I gently tossed the rattlesnake out into the grass and it headed downhill away from me. I hope I never see it again. But, if a big rattler shows back up in the farmyard, and it has a rakishly black rattle, I will know I have to move it further away next time. Or maybe, I will just leave the ice chest at the corner of the barn as a deterrent.

--- snake bling ---

IMPORTANT NOTE: Do not try to capture or move rattlesnakes unless you know what you are doing and/or have help and advice from an experienced person. Rattlesnakes are venomous and their bites can be dangerous to people. See Living with Rattlesnakes for more information about safety around rattlesnakes.

Weather one week later: it's gently raining and may rain through the weekend. This will probably be our last rain of the season. Although there might be fogdrip, we have no rain all summer. The small ponds will dry up and the hills will turn brown. It becomes the season of bird nesting, fawns, seeds and insects. Goodbye rainy season and my amphibian friends. See ya' next year.


  1. How wonderful to find someone else who gently relocates rattlesnakes. I love your idea of marking the tails with paint. How has that worked? Have your had some returnees?

  2. No marked rattlers have returned yet although my co-workers occasionally tease me that they saw a purple/green/black/red rattle miles away. On one hand, I am glad they haven't returned to the farmyard, on the other hand, based on comments from experienced readers, I am wondering if I am moving them too far and they are unable to survive. I shortened the distance on the last one.

  3. Very interesting technique - researchers will use nail polish. It doesn't stay on forever (think of how long it takes to chip/flake off human nails made of basically the same stuff), but it will do for a season. More durable is injecting nail polish into one of the rattles, but that requires closer handling.

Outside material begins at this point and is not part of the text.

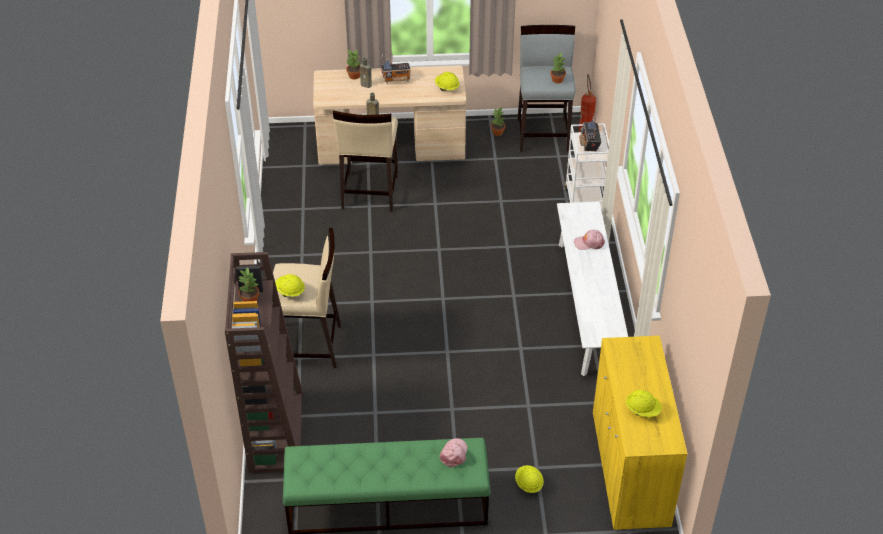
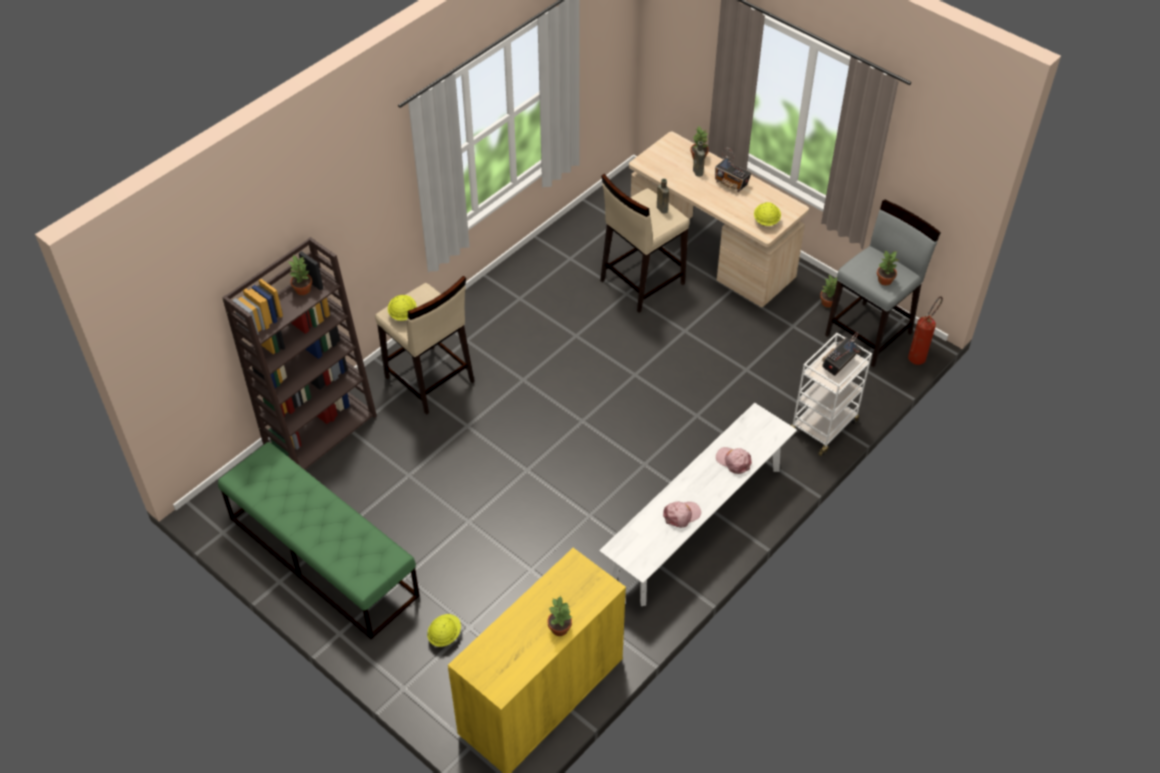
camera: 45 degrees right, 5 degrees up
(454, 454) = (371, 551): pink cap -> pink cap (681, 515)
(642, 410) = (517, 639): yellow hard hat -> none
(657, 385) = (560, 628): none -> potted plant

  4. I live in Southern AZ and routinely move young rattlers from the yard. I have been taking them to an arroyo maybe 200ft from our home. Apparently this is not far enough or will they not return to our yard? I have killed off the pack rats in the area but there are always small mice available. Any advice on how far I need to transport in order to eliminate any chance of return?

    1. This comment has been removed by the author.

    2. Tom: see the comments in The Rattlesnake Decision and link to Erika Nowak's study there.